◆ Material ◆

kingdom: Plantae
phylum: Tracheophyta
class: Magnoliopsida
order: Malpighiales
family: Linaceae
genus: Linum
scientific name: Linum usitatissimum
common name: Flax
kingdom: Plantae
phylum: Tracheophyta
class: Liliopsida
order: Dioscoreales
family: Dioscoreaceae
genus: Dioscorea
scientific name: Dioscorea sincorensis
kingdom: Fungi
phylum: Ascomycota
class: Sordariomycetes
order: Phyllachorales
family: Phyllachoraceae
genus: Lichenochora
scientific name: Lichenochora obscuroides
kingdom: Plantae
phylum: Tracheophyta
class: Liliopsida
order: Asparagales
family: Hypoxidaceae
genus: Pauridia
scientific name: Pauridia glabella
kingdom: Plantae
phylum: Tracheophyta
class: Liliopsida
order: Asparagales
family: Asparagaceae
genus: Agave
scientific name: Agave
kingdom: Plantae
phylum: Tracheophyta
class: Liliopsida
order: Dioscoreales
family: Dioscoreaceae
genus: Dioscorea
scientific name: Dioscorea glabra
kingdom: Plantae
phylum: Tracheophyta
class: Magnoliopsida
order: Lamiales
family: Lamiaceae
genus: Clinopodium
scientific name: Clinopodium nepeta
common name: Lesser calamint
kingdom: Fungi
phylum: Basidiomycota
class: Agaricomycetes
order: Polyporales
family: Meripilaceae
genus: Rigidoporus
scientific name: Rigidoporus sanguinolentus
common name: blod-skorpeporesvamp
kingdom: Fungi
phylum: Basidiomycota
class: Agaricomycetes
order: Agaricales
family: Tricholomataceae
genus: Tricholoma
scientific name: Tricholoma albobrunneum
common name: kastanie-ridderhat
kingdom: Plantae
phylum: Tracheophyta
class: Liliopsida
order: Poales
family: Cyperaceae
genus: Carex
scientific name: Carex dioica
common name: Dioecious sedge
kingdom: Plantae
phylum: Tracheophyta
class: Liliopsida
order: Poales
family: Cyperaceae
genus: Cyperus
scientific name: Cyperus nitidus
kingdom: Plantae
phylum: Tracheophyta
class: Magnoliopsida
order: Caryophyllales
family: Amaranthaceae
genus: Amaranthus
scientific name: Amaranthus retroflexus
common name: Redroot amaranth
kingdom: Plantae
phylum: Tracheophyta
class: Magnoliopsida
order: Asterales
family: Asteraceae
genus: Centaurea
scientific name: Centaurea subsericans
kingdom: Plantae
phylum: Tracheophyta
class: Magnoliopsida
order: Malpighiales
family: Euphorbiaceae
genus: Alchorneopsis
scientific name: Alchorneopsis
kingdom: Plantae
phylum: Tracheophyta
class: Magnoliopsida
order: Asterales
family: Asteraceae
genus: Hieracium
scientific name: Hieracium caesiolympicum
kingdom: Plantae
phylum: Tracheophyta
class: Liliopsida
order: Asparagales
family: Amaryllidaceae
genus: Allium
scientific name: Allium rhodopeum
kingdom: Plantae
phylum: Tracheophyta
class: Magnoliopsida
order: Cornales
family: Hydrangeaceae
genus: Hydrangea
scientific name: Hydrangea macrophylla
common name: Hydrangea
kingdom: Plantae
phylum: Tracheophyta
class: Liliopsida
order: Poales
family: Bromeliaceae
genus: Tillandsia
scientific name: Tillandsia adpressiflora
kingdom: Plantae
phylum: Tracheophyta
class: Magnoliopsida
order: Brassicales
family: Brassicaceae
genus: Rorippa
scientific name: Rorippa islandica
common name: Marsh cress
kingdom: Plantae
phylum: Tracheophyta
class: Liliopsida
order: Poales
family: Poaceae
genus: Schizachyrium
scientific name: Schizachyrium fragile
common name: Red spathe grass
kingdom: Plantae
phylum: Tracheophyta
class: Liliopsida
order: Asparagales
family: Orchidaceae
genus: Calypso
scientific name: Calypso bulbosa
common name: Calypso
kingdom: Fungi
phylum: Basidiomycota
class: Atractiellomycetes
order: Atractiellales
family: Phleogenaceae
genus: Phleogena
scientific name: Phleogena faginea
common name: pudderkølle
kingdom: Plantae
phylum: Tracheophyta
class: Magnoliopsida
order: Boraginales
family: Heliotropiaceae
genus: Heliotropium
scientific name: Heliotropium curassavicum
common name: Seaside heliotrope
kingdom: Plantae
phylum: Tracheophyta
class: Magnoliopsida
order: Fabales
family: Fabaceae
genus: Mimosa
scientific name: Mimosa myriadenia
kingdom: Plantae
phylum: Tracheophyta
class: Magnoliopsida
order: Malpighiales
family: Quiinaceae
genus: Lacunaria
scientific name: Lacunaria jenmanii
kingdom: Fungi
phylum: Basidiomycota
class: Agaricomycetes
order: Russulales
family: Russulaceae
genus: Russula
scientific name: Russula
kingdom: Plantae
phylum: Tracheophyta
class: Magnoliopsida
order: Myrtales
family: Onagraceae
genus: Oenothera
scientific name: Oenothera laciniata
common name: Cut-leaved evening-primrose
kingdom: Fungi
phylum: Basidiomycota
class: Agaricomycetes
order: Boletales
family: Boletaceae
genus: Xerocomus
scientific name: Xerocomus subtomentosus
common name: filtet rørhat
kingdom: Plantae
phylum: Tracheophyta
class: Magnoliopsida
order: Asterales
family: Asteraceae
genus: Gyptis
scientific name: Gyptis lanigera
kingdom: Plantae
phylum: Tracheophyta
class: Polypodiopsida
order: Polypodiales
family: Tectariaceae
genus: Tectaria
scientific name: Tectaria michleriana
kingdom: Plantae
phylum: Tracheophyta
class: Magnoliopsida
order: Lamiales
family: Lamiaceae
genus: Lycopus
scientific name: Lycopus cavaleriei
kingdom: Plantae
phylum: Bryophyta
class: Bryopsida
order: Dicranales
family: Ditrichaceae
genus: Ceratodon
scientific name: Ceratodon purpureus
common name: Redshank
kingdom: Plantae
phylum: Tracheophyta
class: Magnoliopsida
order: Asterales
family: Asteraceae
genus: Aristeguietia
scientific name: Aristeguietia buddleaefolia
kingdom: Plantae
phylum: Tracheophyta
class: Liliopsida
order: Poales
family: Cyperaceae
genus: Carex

◆ Task instructions ◆
Write out every line of the rows above verbatim, from the first row through the last.

◆ Solution to this exercise ◆
kingdom: Plantae
phylum: Tracheophyta
class: Magnoliopsida
order: Malpighiales
family: Linaceae
genus: Linum
scientific name: Linum usitatissimum
common name: Flax
kingdom: Plantae
phylum: Tracheophyta
class: Liliopsida
order: Dioscoreales
family: Dioscoreaceae
genus: Dioscorea
scientific name: Dioscorea sincorensis
kingdom: Fungi
phylum: Ascomycota
class: Sordariomycetes
order: Phyllachorales
family: Phyllachoraceae
genus: Lichenochora
scientific name: Lichenochora obscuroides
kingdom: Plantae
phylum: Tracheophyta
class: Liliopsida
order: Asparagales
family: Hypoxidaceae
genus: Pauridia
scientific name: Pauridia glabella
kingdom: Plantae
phylum: Tracheophyta
class: Liliopsida
order: Asparagales
family: Asparagaceae
genus: Agave
scientific name: Agave
kingdom: Plantae
phylum: Tracheophyta
class: Liliopsida
order: Dioscoreales
family: Dioscoreaceae
genus: Dioscorea
scientific name: Dioscorea glabra
kingdom: Plantae
phylum: Tracheophyta
class: Magnoliopsida
order: Lamiales
family: Lamiaceae
genus: Clinopodium
scientific name: Clinopodium nepeta
common name: Lesser calamint
kingdom: Fungi
phylum: Basidiomycota
class: Agaricomycetes
order: Polyporales
family: Meripilaceae
genus: Rigidoporus
scientific name: Rigidoporus sanguinolentus
common name: blod-skorpeporesvamp
kingdom: Fungi
phylum: Basidiomycota
class: Agaricomycetes
order: Agaricales
family: Tricholomataceae
genus: Tricholoma
scientific name: Tricholoma albobrunneum
common name: kastanie-ridderhat
kingdom: Plantae
phylum: Tracheophyta
class: Liliopsida
order: Poales
family: Cyperaceae
genus: Carex
scientific name: Carex dioica
common name: Dioecious sedge
kingdom: Plantae
phylum: Tracheophyta
class: Liliopsida
order: Poales
family: Cyperaceae
genus: Cyperus
scientific name: Cyperus nitidus
kingdom: Plantae
phylum: Tracheophyta
class: Magnoliopsida
order: Caryophyllales
family: Amaranthaceae
genus: Amaranthus
scientific name: Amaranthus retroflexus
common name: Redroot amaranth
kingdom: Plantae
phylum: Tracheophyta
class: Magnoliopsida
order: Asterales
family: Asteraceae
genus: Centaurea
scientific name: Centaurea subsericans
kingdom: Plantae
phylum: Tracheophyta
class: Magnoliopsida
order: Malpighiales
family: Euphorbiaceae
genus: Alchorneopsis
scientific name: Alchorneopsis
kingdom: Plantae
phylum: Tracheophyta
class: Magnoliopsida
order: Asterales
family: Asteraceae
genus: Hieracium
scientific name: Hieracium caesiolympicum
kingdom: Plantae
phylum: Tracheophyta
class: Liliopsida
order: Asparagales
family: Amaryllidaceae
genus: Allium
scientific name: Allium rhodopeum
kingdom: Plantae
phylum: Tracheophyta
class: Magnoliopsida
order: Cornales
family: Hydrangeaceae
genus: Hydrangea
scientific name: Hydrangea macrophylla
common name: Hydrangea
kingdom: Plantae
phylum: Tracheophyta
class: Liliopsida
order: Poales
family: Bromeliaceae
genus: Tillandsia
scientific name: Tillandsia adpressiflora
kingdom: Plantae
phylum: Tracheophyta
class: Magnoliopsida
order: Brassicales
family: Brassicaceae
genus: Rorippa
scientific name: Rorippa islandica
common name: Marsh cress
kingdom: Plantae
phylum: Tracheophyta
class: Liliopsida
order: Poales
family: Poaceae
genus: Schizachyrium
scientific name: Schizachyrium fragile
common name: Red spathe grass
kingdom: Plantae
phylum: Tracheophyta
class: Liliopsida
order: Asparagales
family: Orchidaceae
genus: Calypso
scientific name: Calypso bulbosa
common name: Calypso
kingdom: Fungi
phylum: Basidiomycota
class: Atractiellomycetes
order: Atractiellales
family: Phleogenaceae
genus: Phleogena
scientific name: Phleogena faginea
common name: pudderkølle
kingdom: Plantae
phylum: Tracheophyta
class: Magnoliopsida
order: Boraginales
family: Heliotropiaceae
genus: Heliotropium
scientific name: Heliotropium curassavicum
common name: Seaside heliotrope
kingdom: Plantae
phylum: Tracheophyta
class: Magnoliopsida
order: Fabales
family: Fabaceae
genus: Mimosa
scientific name: Mimosa myriadenia
kingdom: Plantae
phylum: Tracheophyta
class: Magnoliopsida
order: Malpighiales
family: Quiinaceae
genus: Lacunaria
scientific name: Lacunaria jenmanii
kingdom: Fungi
phylum: Basidiomycota
class: Agaricomycetes
order: Russulales
family: Russulaceae
genus: Russula
scientific name: Russula
kingdom: Plantae
phylum: Tracheophyta
class: Magnoliopsida
order: Myrtales
family: Onagraceae
genus: Oenothera
scientific name: Oenothera laciniata
common name: Cut-leaved evening-primrose
kingdom: Fungi
phylum: Basidiomycota
class: Agaricomycetes
order: Boletales
family: Boletaceae
genus: Xerocomus
scientific name: Xerocomus subtomentosus
common name: filtet rørhat
kingdom: Plantae
phylum: Tracheophyta
class: Magnoliopsida
order: Asterales
family: Asteraceae
genus: Gyptis
scientific name: Gyptis lanigera
kingdom: Plantae
phylum: Tracheophyta
class: Polypodiopsida
order: Polypodiales
family: Tectariaceae
genus: Tectaria
scientific name: Tectaria michleriana
kingdom: Plantae
phylum: Tracheophyta
class: Magnoliopsida
order: Lamiales
family: Lamiaceae
genus: Lycopus
scientific name: Lycopus cavaleriei
kingdom: Plantae
phylum: Bryophyta
class: Bryopsida
order: Dicranales
family: Ditrichaceae
genus: Ceratodon
scientific name: Ceratodon purpureus
common name: Redshank
kingdom: Plantae
phylum: Tracheophyta
class: Magnoliopsida
order: Asterales
family: Asteraceae
genus: Aristeguietia
scientific name: Aristeguietia buddleaefolia
kingdom: Plantae
phylum: Tracheophyta
class: Liliopsida
order: Poales
family: Cyperaceae
genus: Carex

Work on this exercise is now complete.